# EXERCISE PROMPT:
Please repeat the entries word for word and keep the images out.

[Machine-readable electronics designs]
- - -

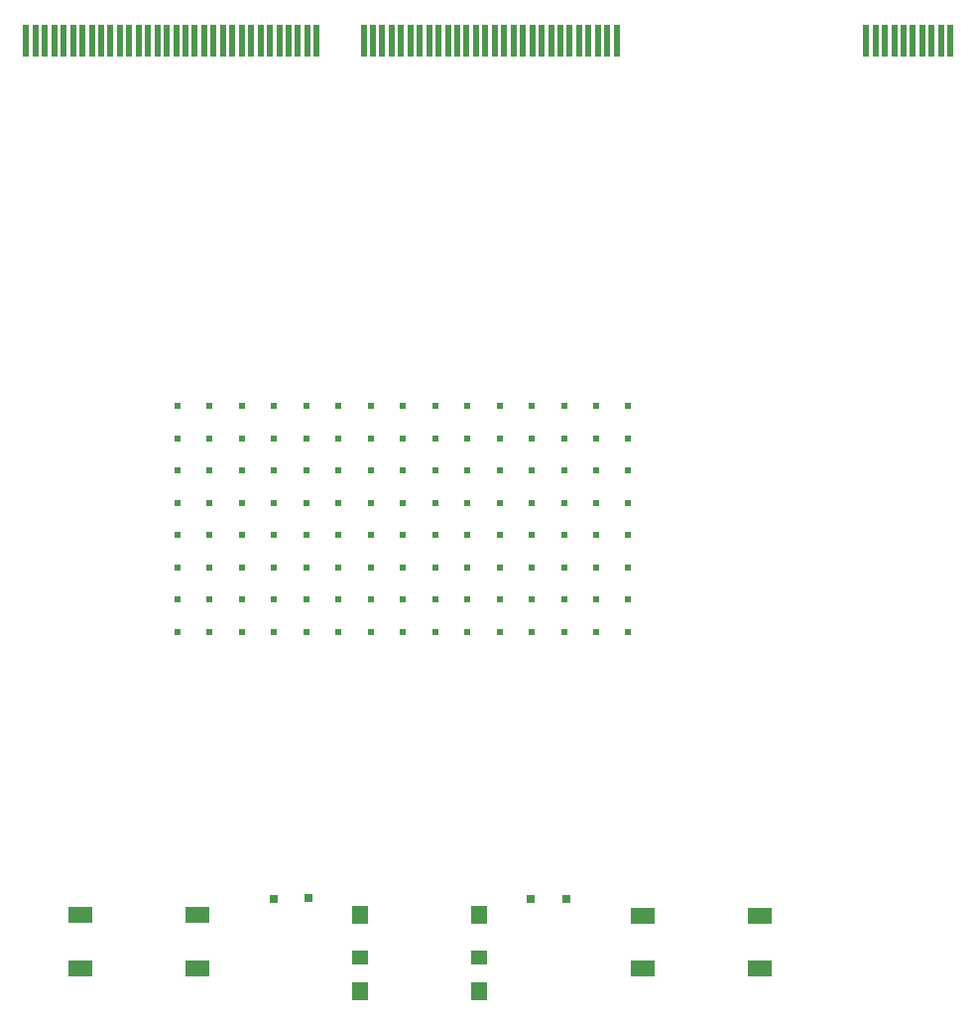
<source format=gbr>
G04 #@! TF.FileFunction,Paste,Top*
%FSLAX46Y46*%
G04 Gerber Fmt 4.6, Leading zero omitted, Abs format (unit mm)*
G04 Created by KiCad (PCBNEW 4.0.1-stable) date 11/11/2016 12:06:41 PM*
%MOMM*%
G01*
G04 APERTURE LIST*
%ADD10C,0.100000*%
%ADD11R,0.500000X2.800000*%
%ADD12R,1.400000X1.500000*%
%ADD13R,1.400000X1.300000*%
%ADD14R,0.700000X0.800000*%
%ADD15R,2.100000X1.400000*%
%ADD16C,0.604800*%
G04 APERTURE END LIST*
D10*
D11*
X114400000Y-58625000D03*
X115200000Y-58625000D03*
X116000000Y-58625000D03*
X116800000Y-58625000D03*
X100800000Y-58625000D03*
X101600000Y-58625000D03*
X100000000Y-58625000D03*
X99200000Y-58625000D03*
X91200000Y-58625000D03*
X95200000Y-58625000D03*
X97600000Y-58625000D03*
X98400000Y-58625000D03*
X96800000Y-58625000D03*
X96000000Y-58625000D03*
X113600000Y-58625000D03*
X112800000Y-58625000D03*
X112000000Y-58625000D03*
X108800000Y-58625000D03*
X109600000Y-58625000D03*
X111200000Y-58625000D03*
X110400000Y-58625000D03*
X104000000Y-58625000D03*
X104800000Y-58625000D03*
X103200000Y-58625000D03*
X102400000Y-58625000D03*
X105600000Y-58625000D03*
X106400000Y-58625000D03*
X108000000Y-58625000D03*
X107200000Y-58625000D03*
X84000000Y-58625000D03*
X84800000Y-58625000D03*
X83200000Y-58625000D03*
X82400000Y-58625000D03*
X79200000Y-58625000D03*
X80000000Y-58625000D03*
X81600000Y-58625000D03*
X80800000Y-58625000D03*
X87200000Y-58625000D03*
X88000000Y-58625000D03*
X86400000Y-58625000D03*
X85600000Y-58625000D03*
X88800000Y-58625000D03*
X89600000Y-58625000D03*
X90400000Y-58625000D03*
X72800000Y-58625000D03*
X73600000Y-58625000D03*
X75200000Y-58625000D03*
X74400000Y-58625000D03*
X68000000Y-58625000D03*
X68800000Y-58625000D03*
X67200000Y-58625000D03*
X66400000Y-58625000D03*
X69600000Y-58625000D03*
X70400000Y-58625000D03*
X72000000Y-58625000D03*
X71200000Y-58625000D03*
X76000000Y-58625000D03*
X76800000Y-58625000D03*
X78400000Y-58625000D03*
X77600000Y-58625000D03*
D12*
X94900000Y-133175000D03*
X105100000Y-133175000D03*
X94900000Y-139675000D03*
X105100000Y-139675000D03*
D13*
X94900000Y-136875000D03*
X105100000Y-136875000D03*
D14*
X109500000Y-131800000D03*
X112500000Y-131800000D03*
X87500000Y-131800000D03*
X90500000Y-131747000D03*
D15*
X119000000Y-137750000D03*
X119000000Y-133250000D03*
X129000000Y-137750000D03*
X129000000Y-133250000D03*
X81025000Y-133225000D03*
X81025000Y-137725000D03*
X71025000Y-133225000D03*
X71025000Y-137725000D03*
D16*
X79300000Y-109025000D03*
X79300000Y-106275000D03*
X79300000Y-103525000D03*
X79300000Y-100775000D03*
X79300000Y-98025000D03*
X79300000Y-95275000D03*
X79300000Y-92525000D03*
X79300000Y-89775000D03*
X82050000Y-109025000D03*
X82050000Y-106275000D03*
X82050000Y-103525000D03*
X82050000Y-100775000D03*
X82050000Y-98025000D03*
X82050000Y-95275000D03*
X82050000Y-92525000D03*
X82050000Y-89775000D03*
X84800000Y-109025000D03*
X84800000Y-106275000D03*
X84800000Y-103525000D03*
X84800000Y-100775000D03*
X84800000Y-98025000D03*
X84800000Y-95275000D03*
X84800000Y-92525000D03*
X84800000Y-89775000D03*
X87550000Y-109025000D03*
X87550000Y-106275000D03*
X87550000Y-103525000D03*
X87550000Y-100775000D03*
X87550000Y-98025000D03*
X87550000Y-95275000D03*
X87550000Y-92525000D03*
X87550000Y-89775000D03*
X90300000Y-109025000D03*
X90300000Y-106275000D03*
X90300000Y-103525000D03*
X90300000Y-100775000D03*
X90300000Y-98025000D03*
X90300000Y-95275000D03*
X90300000Y-92525000D03*
X90300000Y-89775000D03*
X93050000Y-109025000D03*
X93050000Y-106275000D03*
X93050000Y-103525000D03*
X93050000Y-100775000D03*
X93050000Y-98025000D03*
X93050000Y-95275000D03*
X93050000Y-92525000D03*
X93050000Y-89775000D03*
X95800000Y-109025000D03*
X95800000Y-106275000D03*
X95800000Y-103525000D03*
X95800000Y-100775000D03*
X95800000Y-98025000D03*
X95800000Y-95275000D03*
X95800000Y-92525000D03*
X95800000Y-89775000D03*
X98550000Y-109025000D03*
X98550000Y-106275000D03*
X98550000Y-103525000D03*
X98550000Y-100775000D03*
X98550000Y-98025000D03*
X98550000Y-95275000D03*
X98550000Y-92525000D03*
X98550000Y-89775000D03*
X101300000Y-109025000D03*
X101300000Y-106275000D03*
X101300000Y-103525000D03*
X101300000Y-100775000D03*
X101300000Y-98025000D03*
X101300000Y-95275000D03*
X101300000Y-92525000D03*
X101300000Y-89775000D03*
X104050000Y-109025000D03*
X104050000Y-106275000D03*
X104050000Y-103525000D03*
X104050000Y-100775000D03*
X104050000Y-98025000D03*
X104050000Y-95275000D03*
X104050000Y-92525000D03*
X104050000Y-89775000D03*
X106800000Y-109025000D03*
X106800000Y-106275000D03*
X106800000Y-103525000D03*
X106800000Y-100775000D03*
X106800000Y-98025000D03*
X106800000Y-95275000D03*
X106800000Y-92525000D03*
X106800000Y-89775000D03*
X109550000Y-109025000D03*
X109550000Y-106275000D03*
X109550000Y-103525000D03*
X109550000Y-100775000D03*
X109550000Y-98025000D03*
X109550000Y-95275000D03*
X109550000Y-92525000D03*
X109550000Y-89775000D03*
X112300000Y-109025000D03*
X112300000Y-106275000D03*
X112300000Y-103525000D03*
X112300000Y-100775000D03*
X112300000Y-98025000D03*
X112300000Y-95275000D03*
X112300000Y-92525000D03*
X112300000Y-89775000D03*
X115050000Y-109025000D03*
X115050000Y-106275000D03*
X115050000Y-103525000D03*
X115050000Y-100775000D03*
X115050000Y-98025000D03*
X115050000Y-95275000D03*
X115050000Y-92525000D03*
X115050000Y-89775000D03*
X117800000Y-109025000D03*
X117800000Y-106275000D03*
X117800000Y-103525000D03*
X117800000Y-100775000D03*
X117800000Y-98025000D03*
X117800000Y-95275000D03*
X117800000Y-92525000D03*
X117800000Y-89775000D03*
D11*
X144500000Y-58625000D03*
X145300000Y-58625000D03*
X139700000Y-58625000D03*
X140500000Y-58625000D03*
X138900000Y-58625000D03*
X138100000Y-58625000D03*
X141300000Y-58625000D03*
X142100000Y-58625000D03*
X143700000Y-58625000D03*
X142900000Y-58625000D03*
M02*

</source>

- - -

# RESULT OF THE TASK:
<source format=gbr>
G04 #@! TF.FileFunction,Paste,Top*
%FSLAX46Y46*%
G04 Gerber Fmt 4.6, Leading zero omitted, Abs format (unit mm)*
G04 Created by KiCad (PCBNEW 4.0.1-stable) date 11/11/2016 12:06:41 PM*
%MOMM*%
G01*
G04 APERTURE LIST*
%ADD10C,0.100000*%
%ADD11R,0.500000X2.800000*%
%ADD12R,1.400000X1.500000*%
%ADD13R,1.400000X1.300000*%
%ADD14R,0.700000X0.800000*%
%ADD15R,2.100000X1.400000*%
%ADD16C,0.604800*%
G04 APERTURE END LIST*
D10*
D11*
X114400000Y-58625000D03*
X115200000Y-58625000D03*
X116000000Y-58625000D03*
X116800000Y-58625000D03*
X100800000Y-58625000D03*
X101600000Y-58625000D03*
X100000000Y-58625000D03*
X99200000Y-58625000D03*
X91200000Y-58625000D03*
X95200000Y-58625000D03*
X97600000Y-58625000D03*
X98400000Y-58625000D03*
X96800000Y-58625000D03*
X96000000Y-58625000D03*
X113600000Y-58625000D03*
X112800000Y-58625000D03*
X112000000Y-58625000D03*
X108800000Y-58625000D03*
X109600000Y-58625000D03*
X111200000Y-58625000D03*
X110400000Y-58625000D03*
X104000000Y-58625000D03*
X104800000Y-58625000D03*
X103200000Y-58625000D03*
X102400000Y-58625000D03*
X105600000Y-58625000D03*
X106400000Y-58625000D03*
X108000000Y-58625000D03*
X107200000Y-58625000D03*
X84000000Y-58625000D03*
X84800000Y-58625000D03*
X83200000Y-58625000D03*
X82400000Y-58625000D03*
X79200000Y-58625000D03*
X80000000Y-58625000D03*
X81600000Y-58625000D03*
X80800000Y-58625000D03*
X87200000Y-58625000D03*
X88000000Y-58625000D03*
X86400000Y-58625000D03*
X85600000Y-58625000D03*
X88800000Y-58625000D03*
X89600000Y-58625000D03*
X90400000Y-58625000D03*
X72800000Y-58625000D03*
X73600000Y-58625000D03*
X75200000Y-58625000D03*
X74400000Y-58625000D03*
X68000000Y-58625000D03*
X68800000Y-58625000D03*
X67200000Y-58625000D03*
X66400000Y-58625000D03*
X69600000Y-58625000D03*
X70400000Y-58625000D03*
X72000000Y-58625000D03*
X71200000Y-58625000D03*
X76000000Y-58625000D03*
X76800000Y-58625000D03*
X78400000Y-58625000D03*
X77600000Y-58625000D03*
D12*
X94900000Y-133175000D03*
X105100000Y-133175000D03*
X94900000Y-139675000D03*
X105100000Y-139675000D03*
D13*
X94900000Y-136875000D03*
X105100000Y-136875000D03*
D14*
X109500000Y-131800000D03*
X112500000Y-131800000D03*
X87500000Y-131800000D03*
X90500000Y-131747000D03*
D15*
X119000000Y-137750000D03*
X119000000Y-133250000D03*
X129000000Y-137750000D03*
X129000000Y-133250000D03*
X81025000Y-133225000D03*
X81025000Y-137725000D03*
X71025000Y-133225000D03*
X71025000Y-137725000D03*
D16*
X79300000Y-109025000D03*
X79300000Y-106275000D03*
X79300000Y-103525000D03*
X79300000Y-100775000D03*
X79300000Y-98025000D03*
X79300000Y-95275000D03*
X79300000Y-92525000D03*
X79300000Y-89775000D03*
X82050000Y-109025000D03*
X82050000Y-106275000D03*
X82050000Y-103525000D03*
X82050000Y-100775000D03*
X82050000Y-98025000D03*
X82050000Y-95275000D03*
X82050000Y-92525000D03*
X82050000Y-89775000D03*
X84800000Y-109025000D03*
X84800000Y-106275000D03*
X84800000Y-103525000D03*
X84800000Y-100775000D03*
X84800000Y-98025000D03*
X84800000Y-95275000D03*
X84800000Y-92525000D03*
X84800000Y-89775000D03*
X87550000Y-109025000D03*
X87550000Y-106275000D03*
X87550000Y-103525000D03*
X87550000Y-100775000D03*
X87550000Y-98025000D03*
X87550000Y-95275000D03*
X87550000Y-92525000D03*
X87550000Y-89775000D03*
X90300000Y-109025000D03*
X90300000Y-106275000D03*
X90300000Y-103525000D03*
X90300000Y-100775000D03*
X90300000Y-98025000D03*
X90300000Y-95275000D03*
X90300000Y-92525000D03*
X90300000Y-89775000D03*
X93050000Y-109025000D03*
X93050000Y-106275000D03*
X93050000Y-103525000D03*
X93050000Y-100775000D03*
X93050000Y-98025000D03*
X93050000Y-95275000D03*
X93050000Y-92525000D03*
X93050000Y-89775000D03*
X95800000Y-109025000D03*
X95800000Y-106275000D03*
X95800000Y-103525000D03*
X95800000Y-100775000D03*
X95800000Y-98025000D03*
X95800000Y-95275000D03*
X95800000Y-92525000D03*
X95800000Y-89775000D03*
X98550000Y-109025000D03*
X98550000Y-106275000D03*
X98550000Y-103525000D03*
X98550000Y-100775000D03*
X98550000Y-98025000D03*
X98550000Y-95275000D03*
X98550000Y-92525000D03*
X98550000Y-89775000D03*
X101300000Y-109025000D03*
X101300000Y-106275000D03*
X101300000Y-103525000D03*
X101300000Y-100775000D03*
X101300000Y-98025000D03*
X101300000Y-95275000D03*
X101300000Y-92525000D03*
X101300000Y-89775000D03*
X104050000Y-109025000D03*
X104050000Y-106275000D03*
X104050000Y-103525000D03*
X104050000Y-100775000D03*
X104050000Y-98025000D03*
X104050000Y-95275000D03*
X104050000Y-92525000D03*
X104050000Y-89775000D03*
X106800000Y-109025000D03*
X106800000Y-106275000D03*
X106800000Y-103525000D03*
X106800000Y-100775000D03*
X106800000Y-98025000D03*
X106800000Y-95275000D03*
X106800000Y-92525000D03*
X106800000Y-89775000D03*
X109550000Y-109025000D03*
X109550000Y-106275000D03*
X109550000Y-103525000D03*
X109550000Y-100775000D03*
X109550000Y-98025000D03*
X109550000Y-95275000D03*
X109550000Y-92525000D03*
X109550000Y-89775000D03*
X112300000Y-109025000D03*
X112300000Y-106275000D03*
X112300000Y-103525000D03*
X112300000Y-100775000D03*
X112300000Y-98025000D03*
X112300000Y-95275000D03*
X112300000Y-92525000D03*
X112300000Y-89775000D03*
X115050000Y-109025000D03*
X115050000Y-106275000D03*
X115050000Y-103525000D03*
X115050000Y-100775000D03*
X115050000Y-98025000D03*
X115050000Y-95275000D03*
X115050000Y-92525000D03*
X115050000Y-89775000D03*
X117800000Y-109025000D03*
X117800000Y-106275000D03*
X117800000Y-103525000D03*
X117800000Y-100775000D03*
X117800000Y-98025000D03*
X117800000Y-95275000D03*
X117800000Y-92525000D03*
X117800000Y-89775000D03*
D11*
X144500000Y-58625000D03*
X145300000Y-58625000D03*
X139700000Y-58625000D03*
X140500000Y-58625000D03*
X138900000Y-58625000D03*
X138100000Y-58625000D03*
X141300000Y-58625000D03*
X142100000Y-58625000D03*
X143700000Y-58625000D03*
X142900000Y-58625000D03*
M02*

</source>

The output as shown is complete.